Le rapine risalgono al febbraio e al giugno del 2020. Un obiettivo, il supermercato DPiù di Cadegliano Viconago, e tre imputati, difesi dagli avvocati Alberto Caleffi, Fabio Fiore e Vera Dall’Osto: il già citato ventiseienne, un ragazzo di un anno più giovane e un trentenne. Furono loro, secondo le accuse, a compiere un primo blitz all’interno del DPiù, pistola in pugno e volto coperto, poi la fuga con un bottino di ottomila euro, e a fermare qualche mese dopo – sempre armati – due dipendenti dello stesso supermercato, che a fine turno se ne stavano andando con l’incasso della giornata: cinquemila euro in contanti.

Alla testimonianza del genitore si è poi aggiunta una dichiarazione spontanea del figlio a processo, che per la rapina di febbraio ha ribadito: «Era una domenica e come tutte le domeniche ero a casa a mangiare con i miei», mentre per l’altro colpo ha avuto un attimo di esitazione, prima di rivolgersi nuovamente ai giudici: «Non mi vengono in mente le cose che volevo dirvi».

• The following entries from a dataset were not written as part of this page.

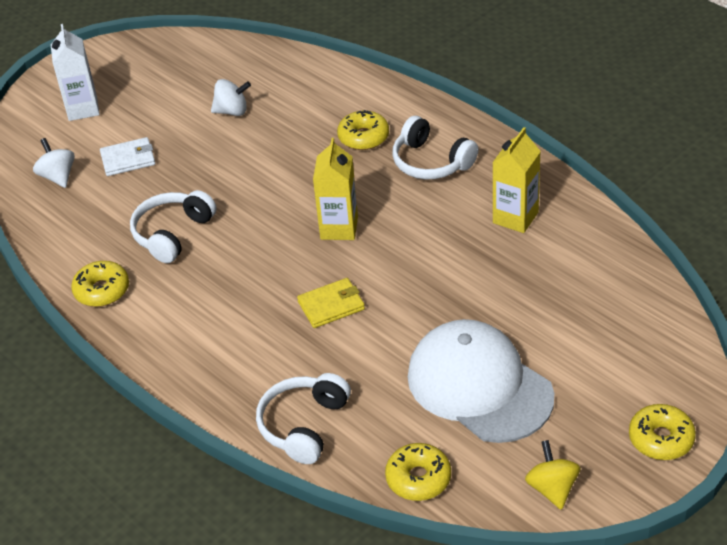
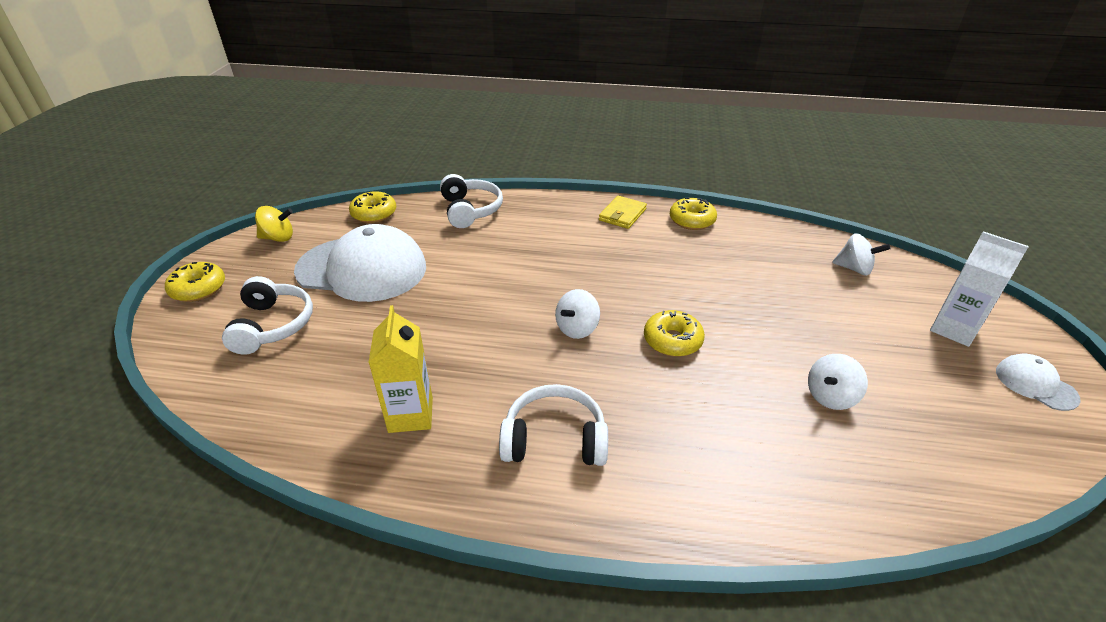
camera: 140 degrees right, 5 degrees down
(104, 65) = (1035, 384): none -> white cap
(128, 159) = (832, 305): white wallet -> none
(172, 233) = (702, 269): white headphones -> white headphones (272, 325)
(331, 305) = (520, 273): yellow wallet -> yellow wallet (622, 215)
(339, 228) = (577, 329): yellow carton -> white spinning top
(363, 137) = (660, 435): yellow donut -> yellow donut (672, 341)
(552, 488) = (278, 238): yellow spinning top -> yellow spinning top turned 45 degrees counterclockwise

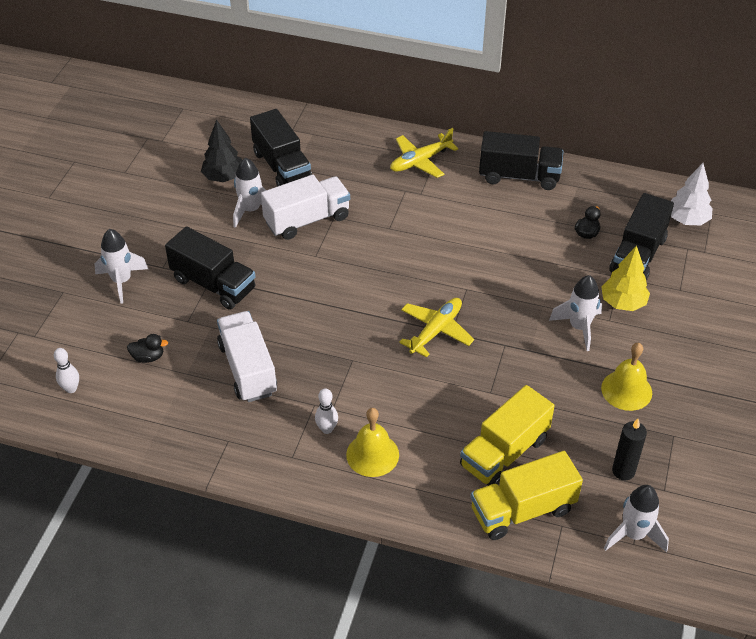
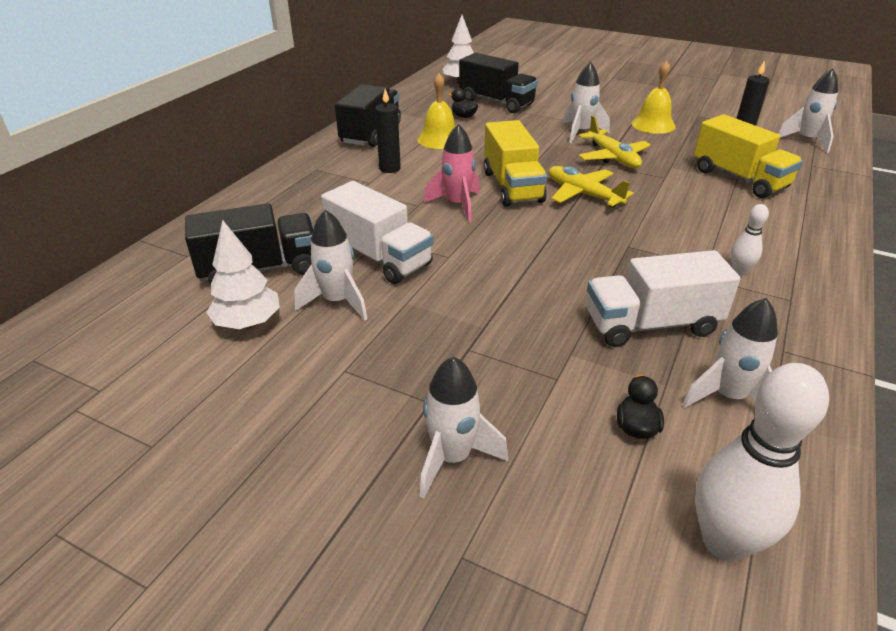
camera: 80 degrees left, 10 degrees down
(71, 389) = (724, 542): white bowling pin -> white bowling pin, size x2.00
(177, 403) = (728, 397): none -> white rocket
(213, 284) = (482, 347): black truck -> none
(224, 177) = (248, 323): black tree -> white tree
(307, 220) = (379, 257): white truck -> white truck turned 150 degrees clockwise
(372, 454) = (767, 245): yellow bell -> yellow bell (439, 139)
(394, 251) = (457, 205): none -> pink rocket
(420, 161) = (315, 177): yellow plane -> yellow plane (613, 157)
(449, 201) = (390, 168): none -> black candle
(522, 510) = (803, 178): yellow truck -> yellow truck (512, 186)
(623, 303) = (552, 114): yellow tree -> none

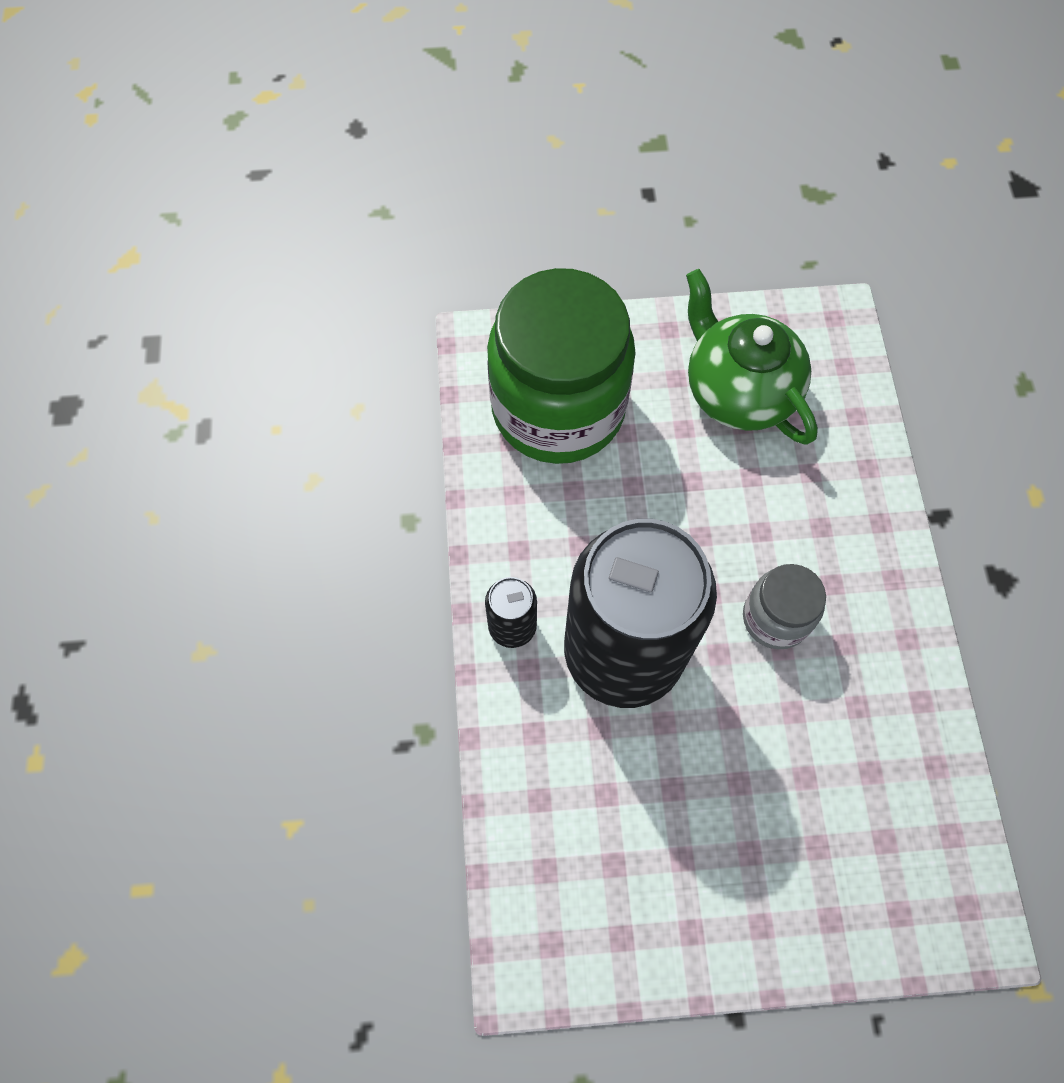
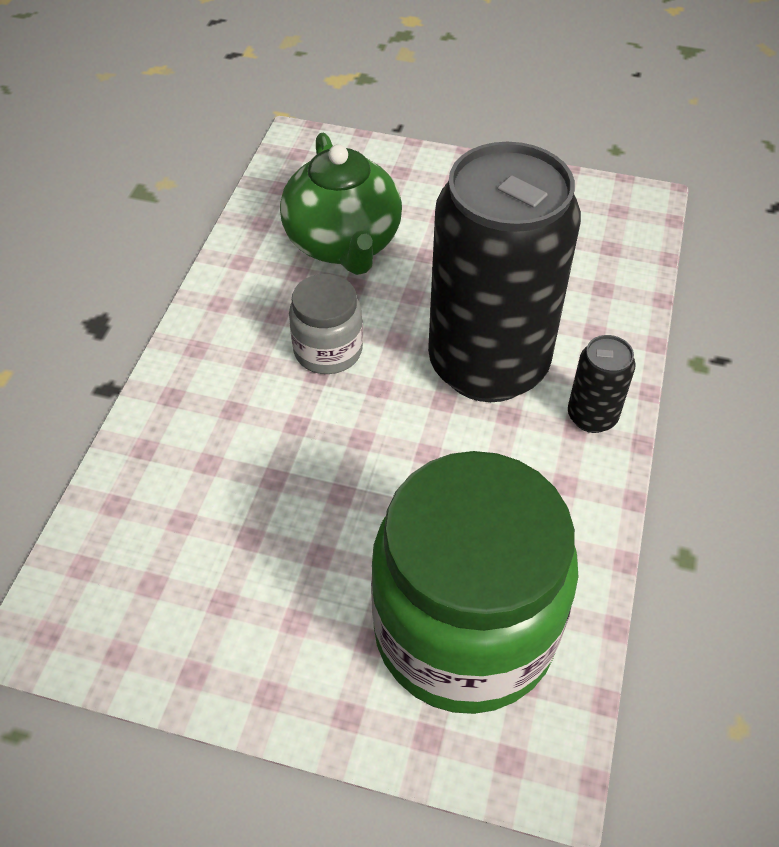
camera: 160 degrees left, 15 degrees down
(737, 391) = (230, 578): green teapot -> green teapot (344, 244)

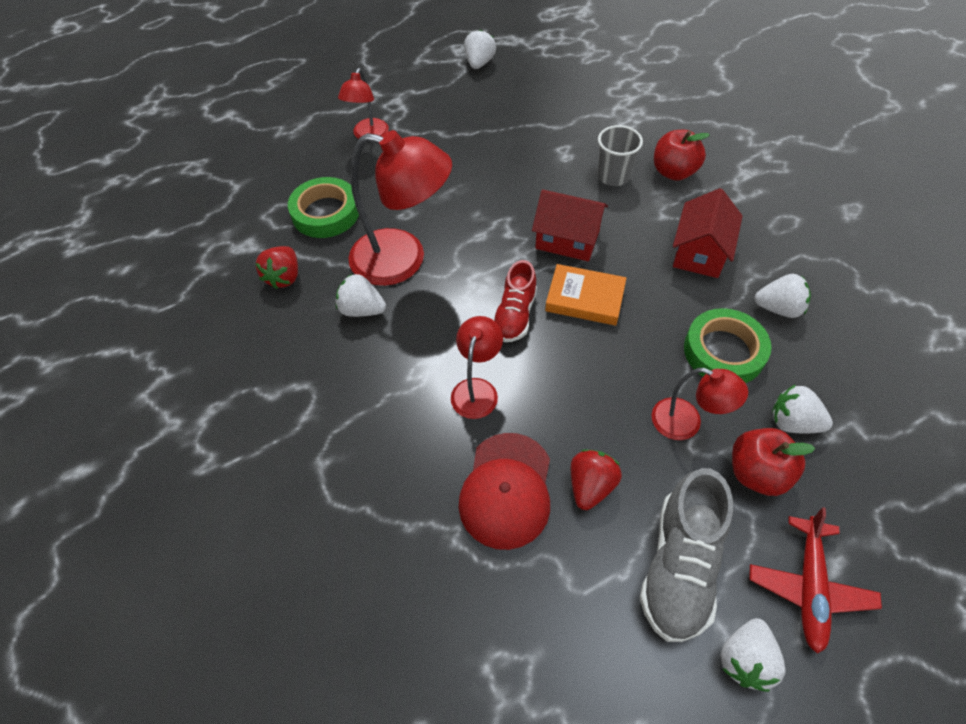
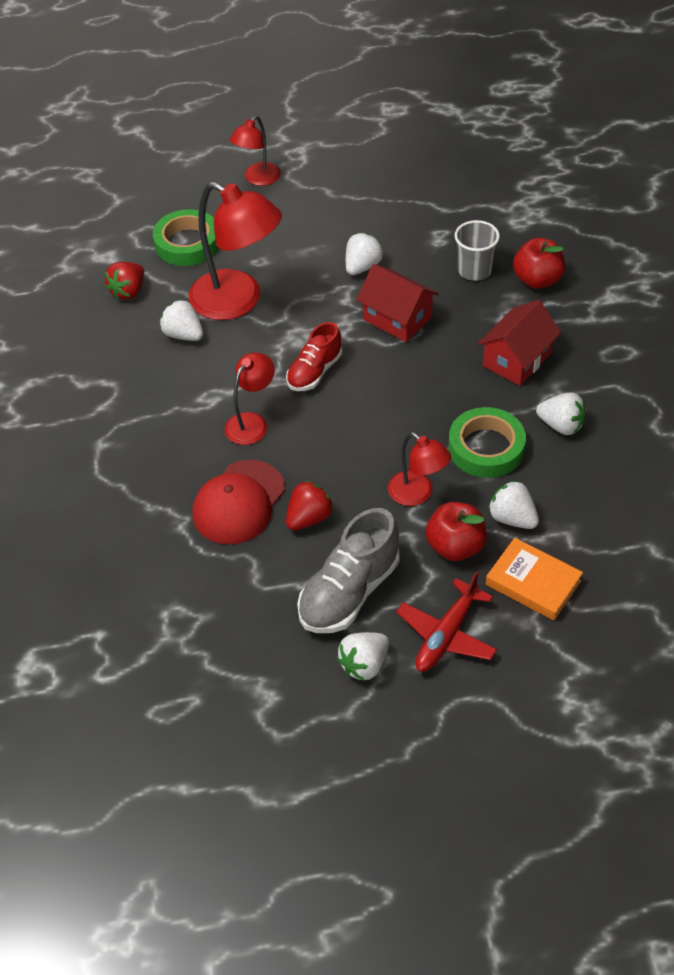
camera: 20 degrees right, 5 degrees down
(479, 63) = (401, 127): white strawberry -> white strawberry (362, 267)
(585, 298) = (385, 373): orange book -> orange book (533, 583)

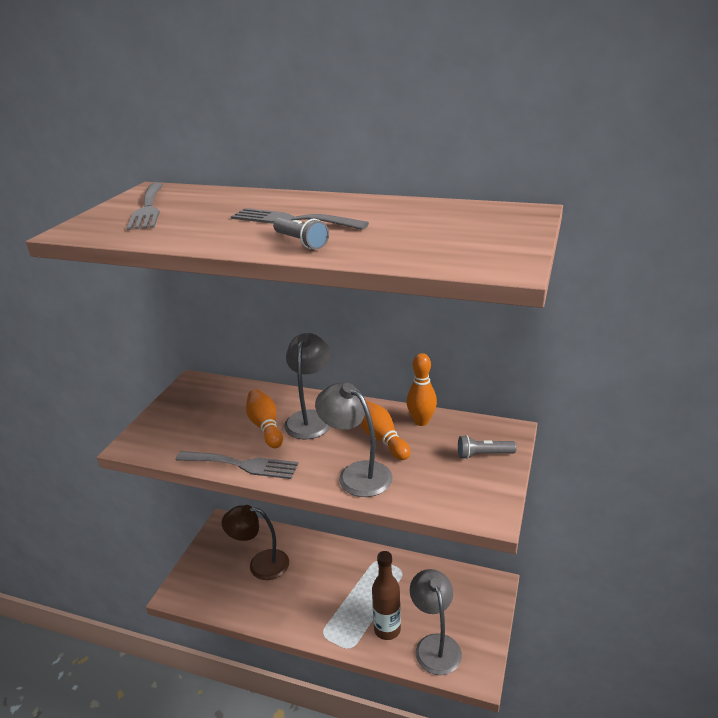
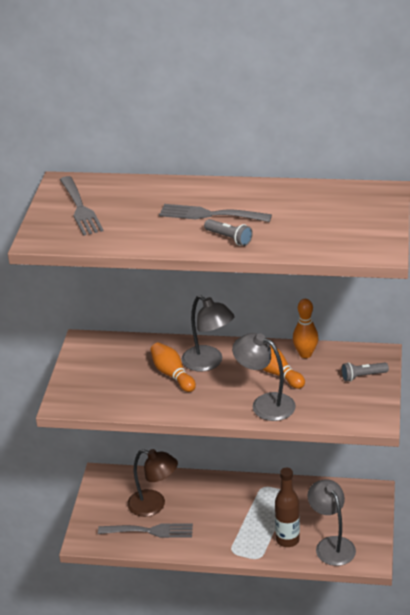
camera: 10 degrees left, 5 degrees up
(242, 465) = (167, 408): grey fork -> grey fork (150, 531)
(260, 564) = (154, 505): brown lamp -> brown lamp turned 150 degrees counterclockwise
(310, 418) = (208, 363): grey lamp -> grey lamp turned 135 degrees clockwise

Dichiarazioni, e niente domande delle parti, anche per un secondo imputato, all’epoca dipendente del supermercato preso di mira dai rapinatori: «Quel 2 febbraio ero a mangiare in un fast food, il 6 giugno invece sono stato io stesso vittima della rapina». Ma per chi ha indagato il giovane, vista la sua posizione lavorativa e un legame d’amicizia con almeno uno dei coimputati, emerso da alcune foto pubblicate su Facebook, avrebbe fornito ai soci le informazioni per non fallire i colpi, senza opporre resistenza ai rapinatori. Sempre dagli scatti presenti sui profili social, gli inquirenti identificarono una moto dello stesso modello di quella con a bordo due rapinatori, inquadrata dalle telecamere. Mezzo uguale a quello che fu trovato a casa di uno degli imputati. Gli inquirenti associarono inoltre alcuni capi di abbigliamento immortalati nelle foto a quelli indossati dai malviventi.